Transcribed page contents:
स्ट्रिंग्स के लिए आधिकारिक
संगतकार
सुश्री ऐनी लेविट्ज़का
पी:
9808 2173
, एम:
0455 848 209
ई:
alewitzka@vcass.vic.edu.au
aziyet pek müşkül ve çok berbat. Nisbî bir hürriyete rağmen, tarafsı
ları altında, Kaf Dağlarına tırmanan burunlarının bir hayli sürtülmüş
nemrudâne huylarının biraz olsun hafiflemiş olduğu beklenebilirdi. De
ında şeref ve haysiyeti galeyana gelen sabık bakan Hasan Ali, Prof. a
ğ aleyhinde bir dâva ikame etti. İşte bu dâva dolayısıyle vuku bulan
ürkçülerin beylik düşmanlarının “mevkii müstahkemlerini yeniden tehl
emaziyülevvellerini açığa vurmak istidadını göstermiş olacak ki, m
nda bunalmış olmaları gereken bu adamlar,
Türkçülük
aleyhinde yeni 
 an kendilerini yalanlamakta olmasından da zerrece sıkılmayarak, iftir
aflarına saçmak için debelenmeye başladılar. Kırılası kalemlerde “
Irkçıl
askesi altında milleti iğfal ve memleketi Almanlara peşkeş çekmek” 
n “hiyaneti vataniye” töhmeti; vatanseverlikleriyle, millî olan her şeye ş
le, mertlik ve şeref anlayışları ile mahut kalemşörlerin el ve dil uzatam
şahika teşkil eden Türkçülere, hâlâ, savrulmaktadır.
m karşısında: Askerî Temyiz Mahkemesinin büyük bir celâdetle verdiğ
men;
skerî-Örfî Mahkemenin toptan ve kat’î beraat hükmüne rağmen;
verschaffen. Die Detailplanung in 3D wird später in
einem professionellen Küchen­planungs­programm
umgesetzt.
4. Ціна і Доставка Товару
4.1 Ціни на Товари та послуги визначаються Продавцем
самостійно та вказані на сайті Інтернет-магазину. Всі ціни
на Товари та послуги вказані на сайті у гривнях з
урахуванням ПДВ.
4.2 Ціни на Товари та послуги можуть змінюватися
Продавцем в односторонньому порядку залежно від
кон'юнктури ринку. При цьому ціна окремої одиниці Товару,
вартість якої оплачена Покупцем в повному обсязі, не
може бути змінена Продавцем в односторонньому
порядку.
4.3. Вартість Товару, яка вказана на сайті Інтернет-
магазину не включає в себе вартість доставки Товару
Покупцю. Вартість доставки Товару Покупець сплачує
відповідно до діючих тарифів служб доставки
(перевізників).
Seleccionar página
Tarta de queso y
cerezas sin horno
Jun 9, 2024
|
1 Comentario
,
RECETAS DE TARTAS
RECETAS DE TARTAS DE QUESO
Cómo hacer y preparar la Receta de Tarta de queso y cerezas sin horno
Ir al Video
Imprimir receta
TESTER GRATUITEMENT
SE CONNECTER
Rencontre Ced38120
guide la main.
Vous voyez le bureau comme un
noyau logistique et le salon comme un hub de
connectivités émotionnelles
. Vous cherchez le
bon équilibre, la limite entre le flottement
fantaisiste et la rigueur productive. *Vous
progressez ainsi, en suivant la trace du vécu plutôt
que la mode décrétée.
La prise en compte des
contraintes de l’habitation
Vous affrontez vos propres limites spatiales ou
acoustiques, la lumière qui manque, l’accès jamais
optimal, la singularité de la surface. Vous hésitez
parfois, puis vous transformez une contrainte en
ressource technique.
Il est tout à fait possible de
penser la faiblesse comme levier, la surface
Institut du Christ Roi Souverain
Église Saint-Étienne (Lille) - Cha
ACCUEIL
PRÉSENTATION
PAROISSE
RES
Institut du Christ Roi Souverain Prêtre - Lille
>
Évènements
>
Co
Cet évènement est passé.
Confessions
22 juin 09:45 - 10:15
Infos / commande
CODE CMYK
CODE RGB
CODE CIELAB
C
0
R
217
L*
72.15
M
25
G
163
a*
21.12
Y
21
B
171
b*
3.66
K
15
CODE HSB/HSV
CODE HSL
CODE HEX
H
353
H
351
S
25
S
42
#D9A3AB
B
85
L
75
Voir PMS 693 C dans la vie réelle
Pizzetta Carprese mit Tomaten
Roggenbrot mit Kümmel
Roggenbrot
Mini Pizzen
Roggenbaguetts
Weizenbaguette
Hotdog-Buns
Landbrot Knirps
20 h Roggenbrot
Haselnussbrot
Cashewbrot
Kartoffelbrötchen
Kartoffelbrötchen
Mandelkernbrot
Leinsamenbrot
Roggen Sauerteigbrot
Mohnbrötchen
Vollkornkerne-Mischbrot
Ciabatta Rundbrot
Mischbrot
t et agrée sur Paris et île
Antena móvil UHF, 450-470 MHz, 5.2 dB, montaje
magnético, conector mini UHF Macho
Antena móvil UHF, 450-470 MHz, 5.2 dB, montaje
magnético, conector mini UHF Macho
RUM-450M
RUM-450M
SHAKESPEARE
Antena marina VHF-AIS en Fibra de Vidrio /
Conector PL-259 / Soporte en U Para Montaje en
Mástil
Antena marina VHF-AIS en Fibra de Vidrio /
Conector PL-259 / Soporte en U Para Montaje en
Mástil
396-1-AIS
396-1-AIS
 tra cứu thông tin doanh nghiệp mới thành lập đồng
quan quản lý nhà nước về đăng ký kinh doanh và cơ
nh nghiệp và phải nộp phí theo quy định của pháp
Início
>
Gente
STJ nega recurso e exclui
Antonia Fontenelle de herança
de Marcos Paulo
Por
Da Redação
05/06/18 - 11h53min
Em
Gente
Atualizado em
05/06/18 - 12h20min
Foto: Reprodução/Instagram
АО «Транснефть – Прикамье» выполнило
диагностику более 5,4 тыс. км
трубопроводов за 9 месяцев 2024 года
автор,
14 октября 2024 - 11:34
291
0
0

→ TASK TO COMPLETE
Please set down all of the records exactly.

→ RESULT OF THIS EXERCISE
स्ट्रिंग्स के लिए आधिकारिक
संगतकार
सुश्री ऐनी लेविट्ज़का
पी:
9808 2173
, एम:
0455 848 209
ई:
alewitzka@vcass.vic.edu.au
aziyet pek müşkül ve çok berbat. Nisbî bir hürriyete rağmen, tarafsı
ları altında, Kaf Dağlarına tırmanan burunlarının bir hayli sürtülmüş
nemrudâne huylarının biraz olsun hafiflemiş olduğu beklenebilirdi. De
ında şeref ve haysiyeti galeyana gelen sabık bakan Hasan Ali, Prof. a
ğ aleyhinde bir dâva ikame etti. İşte bu dâva dolayısıyle vuku bulan
ürkçülerin beylik düşmanlarının “mevkii müstahkemlerini yeniden tehl
emaziyülevvellerini açığa vurmak istidadını göstermiş olacak ki, m
nda bunalmış olmaları gereken bu adamlar,
Türkçülük
aleyhinde yeni 
 an kendilerini yalanlamakta olmasından da zerrece sıkılmayarak, iftir
aflarına saçmak için debelenmeye başladılar. Kırılası kalemlerde “
Irkçıl
askesi altında milleti iğfal ve memleketi Almanlara peşkeş çekmek” 
n “hiyaneti vataniye” töhmeti; vatanseverlikleriyle, millî olan her şeye ş
le, mertlik ve şeref anlayışları ile mahut kalemşörlerin el ve dil uzatam
şahika teşkil eden Türkçülere, hâlâ, savrulmaktadır.
m karşısında: Askerî Temyiz Mahkemesinin büyük bir celâdetle verdiğ
men;
skerî-Örfî Mahkemenin toptan ve kat’î beraat hükmüne rağmen;
verschaffen. Die Detailplanung in 3D wird später in
einem professionellen Küchen­planungs­programm
umgesetzt.
4. Ціна і Доставка Товару
4.1 Ціни на Товари та послуги визначаються Продавцем
самостійно та вказані на сайті Інтернет-магазину. Всі ціни
на Товари та послуги вказані на сайті у гривнях з
урахуванням ПДВ.
4.2 Ціни на Товари та послуги можуть змінюватися
Продавцем в односторонньому порядку залежно від
кон'юнктури ринку. При цьому ціна окремої одиниці Товару,
вартість якої оплачена Покупцем в повному обсязі, не
може бути змінена Продавцем в односторонньому
порядку.
4.3. Вартість Товару, яка вказана на сайті Інтернет-
магазину не включає в себе вартість доставки Товару
Покупцю. Вартість доставки Товару Покупець сплачує
відповідно до діючих тарифів служб доставки
(перевізників).
Seleccionar página
Tarta de queso y
cerezas sin horno
Jun 9, 2024
|
1 Comentario
,
RECETAS DE TARTAS
RECETAS DE TARTAS DE QUESO
Cómo hacer y preparar la Receta de Tarta de queso y cerezas sin horno
Ir al Video
Imprimir receta
TESTER GRATUITEMENT
SE CONNECTER
Rencontre Ced38120
guide la main.
Vous voyez le bureau comme un
noyau logistique et le salon comme un hub de
connectivités émotionnelles
. Vous cherchez le
bon équilibre, la limite entre le flottement
fantaisiste et la rigueur productive. *Vous
progressez ainsi, en suivant la trace du vécu plutôt
que la mode décrétée.
La prise en compte des
contraintes de l’habitation
Vous affrontez vos propres limites spatiales ou
acoustiques, la lumière qui manque, l’accès jamais
optimal, la singularité de la surface. Vous hésitez
parfois, puis vous transformez une contrainte en
ressource technique.
Il est tout à fait possible de
penser la faiblesse comme levier, la surface
Institut du Christ Roi Souverain
Église Saint-Étienne (Lille) - Cha
ACCUEIL
PRÉSENTATION
PAROISSE
RES
Institut du Christ Roi Souverain Prêtre - Lille
>
Évènements
>
Co
Cet évènement est passé.
Confessions
22 juin 09:45 - 10:15
Infos / commande
CODE CMYK
CODE RGB
CODE CIELAB
C
0
R
217
L*
72.15
M
25
G
163
a*
21.12
Y
21
B
171
b*
3.66
K
15
CODE HSB/HSV
CODE HSL
CODE HEX
H
353
H
351
S
25
S
42
#D9A3AB
B
85
L
75
Voir PMS 693 C dans la vie réelle
Pizzetta Carprese mit Tomaten
Roggenbrot mit Kümmel
Roggenbrot
Mini Pizzen
Roggenbaguetts
Weizenbaguette
Hotdog-Buns
Landbrot Knirps
20 h Roggenbrot
Haselnussbrot
Cashewbrot
Kartoffelbrötchen
Kartoffelbrötchen
Mandelkernbrot
Leinsamenbrot
Roggen Sauerteigbrot
Mohnbrötchen
Vollkornkerne-Mischbrot
Ciabatta Rundbrot
Mischbrot
t et agrée sur Paris et île
Antena móvil UHF, 450-470 MHz, 5.2 dB, montaje
magnético, conector mini UHF Macho
Antena móvil UHF, 450-470 MHz, 5.2 dB, montaje
magnético, conector mini UHF Macho
RUM-450M
RUM-450M
SHAKESPEARE
Antena marina VHF-AIS en Fibra de Vidrio /
Conector PL-259 / Soporte en U Para Montaje en
Mástil
Antena marina VHF-AIS en Fibra de Vidrio /
Conector PL-259 / Soporte en U Para Montaje en
Mástil
396-1-AIS
396-1-AIS
 tra cứu thông tin doanh nghiệp mới thành lập đồng
quan quản lý nhà nước về đăng ký kinh doanh và cơ
nh nghiệp và phải nộp phí theo quy định của pháp
Início
>
Gente
STJ nega recurso e exclui
Antonia Fontenelle de herança
de Marcos Paulo
Por
Da Redação
05/06/18 - 11h53min
Em
Gente
Atualizado em
05/06/18 - 12h20min
Foto: Reprodução/Instagram
АО «Транснефть – Прикамье» выполнило
диагностику более 5,4 тыс. км
трубопроводов за 9 месяцев 2024 года
автор,
14 октября 2024 - 11:34
291
0
0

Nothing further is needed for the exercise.